• [DOCUMENT SEGMENT]
Before you hit that share button remember, I hope it hurts for you too

Maybe you read that baseball player analogy and thought, This is exactly what I’ve been saying to Jimmy this whole time! I should send him this as a reminder of why he should listen to me. Well, not so fast. Right now we’re talking about you experiencing some pain. And I know. There is pain that you’re feeling now. There are bills and housework and keeping those kids in chocolate granola bars and fresh fruit that is both draining your bank account and stealing your time. On top of that you have a boss that is always undermining you and that one employee who does the opposite of what you tell them.

So what do you do? Send reels to the group chat laughing about how you’ll never get that vacation? Do you scroll my IG to laugh at the characters knowing you have your own personal Karen in your office. I’d bet you vent about the newest fail of your employee in a private chat during that Zoom meeting with your work bestie and then again with your spouse as you get in bed. This is your version of escaping what hurts too.

Letting it hurt is about experiencing the pain, going all the way through it to allow it to transform you. When you use one of those escapes it’s like being 20 lbs overweight on your couch, upset that you’re overweight. If you just sit there you probably have the pain, but you’re not doing anything with it. If you get up and go for a walk you will still have the pain, but you’ll be taking the literal steps toward transforming the problem. Maybe you aren’t eating chocolate granola bars complaining you’re over weight but spending hours venting about an employee who isn’t effective is the same thing as sitting on that couch.

Let’s embrace that hurt at work

There is a way to change your life and use that pain to actually see a gain. You can reflect objectively on the situation, prepare to make a change, and take massive action to transform your circumstance. Let’s keep with this obstinate employee for this example. Reflecting objectively might look like saying, she put a ton of time in so I know the work ethic is there. She just did not deliver on what I asked. Now, you need to find out why. Which is a completely different mindset from the complaints you had. Now, you get to get curious about what the missing piece is. You’ve objectively taken stock of what she has and doesn’t have and you get to figure out how to get her where you need her to be. Suddenly, you get to be really curious about what the problem was. Did she understand the ask? Do I understand the ask? How much experience did she have going into this to get it right?

• [TO DO]
Summarize the passage on letting pain hurt in two sentences. The entries have no connection to the passage above.

• [PROVIDED INFORMATION]
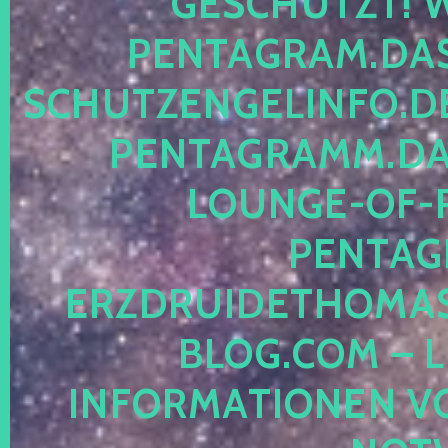
ESCHÜTZT! WE
ENTAGRAM.DAS-
CHUTZENGELINFO.DE,
ENTAGRAMM.DAS
OUNGE-OF-RE
ENTAGR
RZDRUIDETHOMASM
LOG.COM – LE
NFORMATIONEN VON 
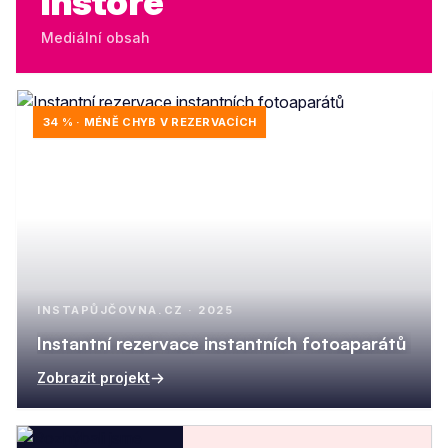
Instore
Mediální obsah
34 % · MÉNĚ CHYB V REZERVACÍCH
INSTAPŮJČOVNA.CZ · 2025
Instantní rezervace instantních fotoaparátů
Zobrazit projekt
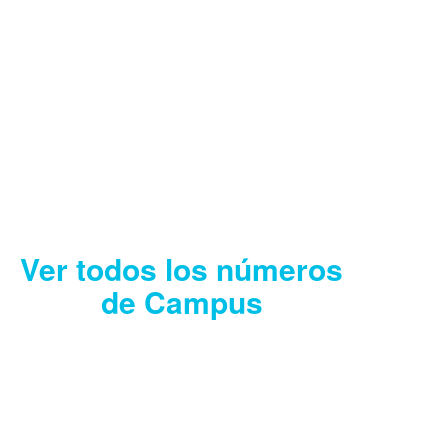
CAMPUS AGOSTO
2026
Descargar
Ver todos los números
de Campus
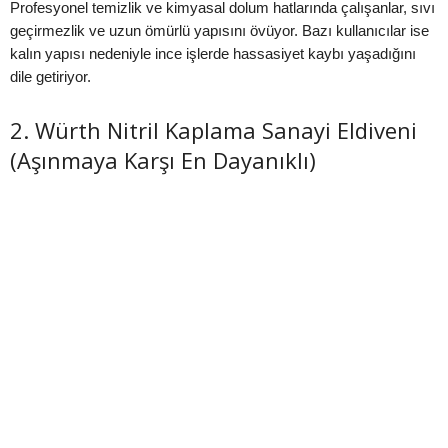
Profesyonel temizlik ve kimyasal dolum hatlarında çalışanlar, sıvı
geçirmezlik ve uzun ömürlü yapısını övüyor. Bazı kullanıcılar ise
kalın yapısı nedeniyle ince işlerde hassasiyet kaybı yaşadığını
dile getiriyor.
2. Würth Nitril Kaplama Sanayi Eldiveni
(Aşınmaya Karşı En Dayanıklı)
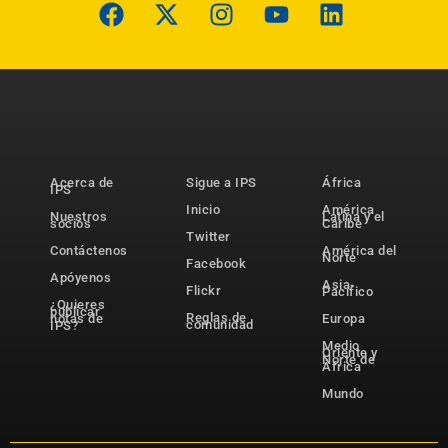
Acerca de
Sigue a IPS
África
IPS
Inicio
América
Nuestros
Latina y el
socios
Caribe
Twitter
Contáctenos
América del
Norte
Facebook
Apóyenos
Asia-
Flickr
Pacífico
¿Quieres
publicar
Reglas de
notas de
Europa
comunidad
IPS?
Medio
Oriente y
Norte de
África
Mundo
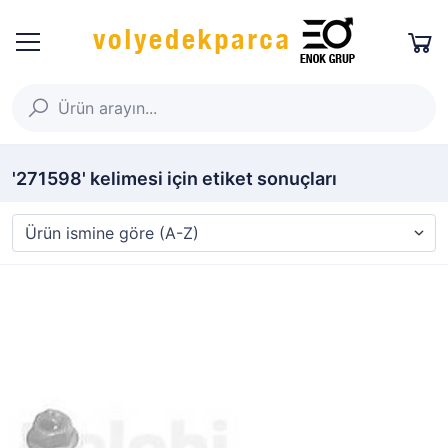
'271598' kelimesi için etiket sonuçları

• [ANSWER BOX]
Venting or joking about everyday frustrations, such as an undermining boss or an employee who does the opposite of what is asked, is described as a way of escaping pain, much like sitting on the couch upset about being overweight instead of walking. The alternative offered is to reflect objectively, prepare to make a change, and take massive action, shown through getting curious about why a hardworking employee did not deliver what was asked.